Every line from the line containing "nuevo sistema de transporte colectivo" through the final line of the data is to be printed exactly; no other line is to appear.

◇ ◇ ◇ ◇ ◇

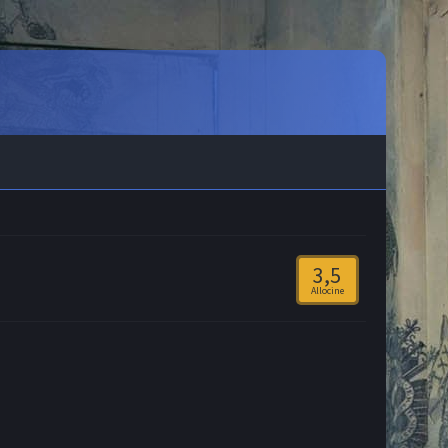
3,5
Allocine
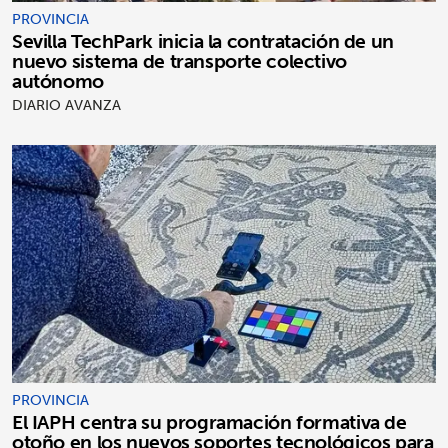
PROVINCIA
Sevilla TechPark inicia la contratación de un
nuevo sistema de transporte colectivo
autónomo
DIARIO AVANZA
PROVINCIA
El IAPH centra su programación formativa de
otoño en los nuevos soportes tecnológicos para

◇ ◇ ◇ ◇ ◇

### SOLUTION TO THIS PROBLEM
nuevo sistema de transporte colectivo
autónomo
DIARIO AVANZA
PROVINCIA
El IAPH centra su programación formativa de
otoño en los nuevos soportes tecnológicos para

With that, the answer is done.